Practice of UCloud 25G Intelligent Network Card with High performance based on OpenvSwitch Uninstall 04/11 Update SLTechnology News&Howtos

Practice of UCloud 25G Intelligent Network Card with High performance based on OpenvSwitch Uninstall

2025-04-11 Update From: SLTechnology News&Howtos shulou NAV: SLTechnology News&Howtos > Servers >

Shulou(Shulou.com)06/03 Report--

With the rapid growth of traffic of e-commerce and other users during the peak periods of double 11 and second kill, the demand for improving the performance of virtual machine network is becoming more and more urgent. 25G network has gradually become a standard configuration. In order to solve the performance bottleneck caused by the traditional pure software Virtual Switch solution, after investigating the mainstream intelligent network card solutions in the industry, we finally decided to adopt the open source scheme based on OpenvSwitch, and successfully applied it in the public cloud.
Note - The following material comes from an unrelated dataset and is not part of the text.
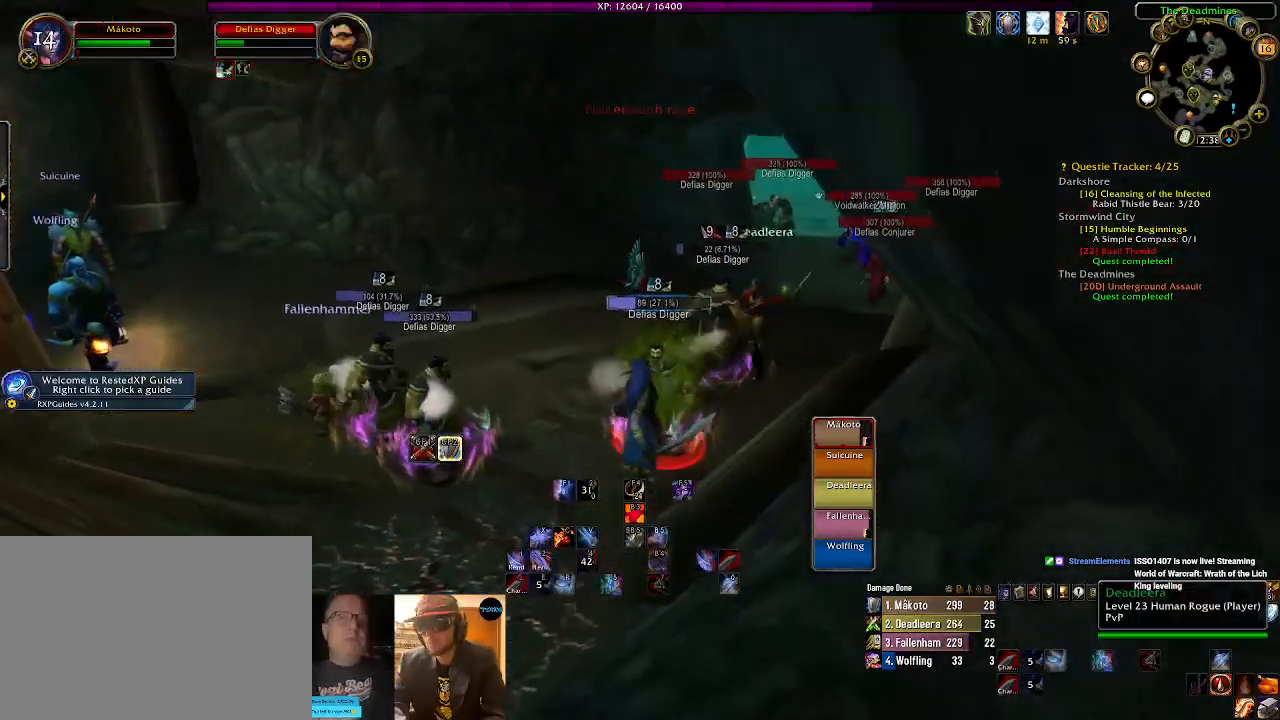
{"keys": [], "mouse": ["right"], "events": [[17, "tab", "up"], [50, "s", "up"], [134, "1", "down"], [250, "1", "up"], [384, "1", "down"], [484, "1", "up"]]}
Compared with the traditional scheme, the new intelligent network card scheme has the performance of packet 24Mpps in the whole switch forwarding, the receiving performance of a single VF is up to 15Mpps, and the overall performance of the network card is improved by more than 10 times. After being applied to the CVM, the network capacity can be increased by at least 4 times, and the delay can be reduced by 3 times, which can effectively solve the stability problem of e-commerce and other business peak periods. This article will talk in detail about the pits and solutions encountered in the process of selection and landing of the new scheme, hoping to give people reference and inspiration.

Comparison of mainstream intelligent network card schemes in the industry

The performance bottleneck of the traditional software Virtual Switch is that after receiving the message from the physical network card, it is sent to the Vhost thread according to the forwarding logic, and then transmitted to the virtual machine by the vhost. In this way, the processing capacity of the vhost becomes the key to affect the network performance of the virtual machine.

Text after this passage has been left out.